Daunting, too, can be trying to get your tongue around the names of many of these places. One look at “Xigera” on that brochure and you’d be hard-pressed to figure out that it’s pronounced “kee-jera”, which poetically refers to the pied kingfisher, and especially its mid-air hovering action just moments before it dives into the water. Xigera, a stalwart destination safari island in the Delta’s Moremi Game Reserve, reopened during the pandemic following one of the most exacting rebuilds ever to have happened in Africa.

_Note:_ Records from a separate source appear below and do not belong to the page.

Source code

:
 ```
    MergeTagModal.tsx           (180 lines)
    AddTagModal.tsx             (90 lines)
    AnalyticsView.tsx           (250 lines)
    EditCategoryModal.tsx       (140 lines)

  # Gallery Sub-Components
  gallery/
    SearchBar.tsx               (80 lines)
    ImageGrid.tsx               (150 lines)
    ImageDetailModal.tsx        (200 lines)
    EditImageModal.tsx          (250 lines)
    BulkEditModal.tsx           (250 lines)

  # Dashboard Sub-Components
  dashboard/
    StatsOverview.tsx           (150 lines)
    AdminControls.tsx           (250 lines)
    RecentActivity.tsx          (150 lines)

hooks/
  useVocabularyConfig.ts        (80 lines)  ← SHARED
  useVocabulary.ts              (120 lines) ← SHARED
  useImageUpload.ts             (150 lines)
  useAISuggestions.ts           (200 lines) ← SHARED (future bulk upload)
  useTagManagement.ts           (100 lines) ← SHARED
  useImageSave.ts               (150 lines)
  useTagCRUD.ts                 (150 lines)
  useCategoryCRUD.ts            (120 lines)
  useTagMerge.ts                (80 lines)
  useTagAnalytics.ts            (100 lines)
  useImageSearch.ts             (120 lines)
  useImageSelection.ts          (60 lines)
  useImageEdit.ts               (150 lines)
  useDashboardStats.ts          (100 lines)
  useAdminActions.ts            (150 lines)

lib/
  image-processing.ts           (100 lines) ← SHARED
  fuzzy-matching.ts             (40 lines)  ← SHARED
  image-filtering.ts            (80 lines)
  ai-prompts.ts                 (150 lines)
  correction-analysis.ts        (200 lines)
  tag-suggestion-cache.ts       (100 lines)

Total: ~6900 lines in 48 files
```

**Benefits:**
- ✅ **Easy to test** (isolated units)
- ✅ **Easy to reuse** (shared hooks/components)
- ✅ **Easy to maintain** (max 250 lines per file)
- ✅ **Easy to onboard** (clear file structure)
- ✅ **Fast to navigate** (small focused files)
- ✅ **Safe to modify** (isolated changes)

You may have difficulty, too, pronouncing Xaranna, a Delta camp run by &Beyond that sleeps 18 in nine handsome safari tents each with a four-poster bed, an outdoor sala and a private plunge pool.

From $920 in low season to $1 925 in peak season

Wait for it … Camp Xakanaxa is pronounced Ka-ka-na-ka and has a prime location on the banks of the Khwai River, overlooking Xakanaxa Lagoon. Each of the 12 meru-style safari tents, one of which is a family tent that sleeps four, has a private deck with views over the lagoon (from $829 pp sharing). Another tongue-twister from Desert & Delta? Xugana Island Lodge, which is as easy on the eye as it is difficult to say out loud. Of course, once you arrive at any of these places, it won’t entirely matter how you pronounce them, will it?

Y is for YOLO!
In 2021, Zimbabwean Regina Manjoro became the oldest person to bungee jump off Victoria Falls Bridge at the age of 79. KAZA provides endless opportunities to tick things off your bucket list, many of which you should probably tick off before you push 80. Bungee jumping? Extreme white-water rafting? Overnight houseboat? Walking with big game? Helicopter ride? Luxury train ride? Microlight flip? A plunge in Devil’s Pool? Tiger fishing in the Zambezi? It’s the kind of place that makes you want to say yes to things.

Z is for Zambia’s Instagram town

On a little road leading to Livingstone’s railway station, local artists have turned a stretch of a wall into a joyful interactive mural and named it “Selfie Street”. Snap a picture of your friends rowing a traditional dugout mokoro, posing as a butterfly or catching a croc! It’s a five-minute walk from the Mosi-oa-Tunya Square shopping complex. If you go on a Friday, don’t forget to dress up in chitenge, Zambia’s iconic colourful fabric. Buy some at a street-side fabric shop and get involved, Livingstone takes Chitenge Fridays very seriously.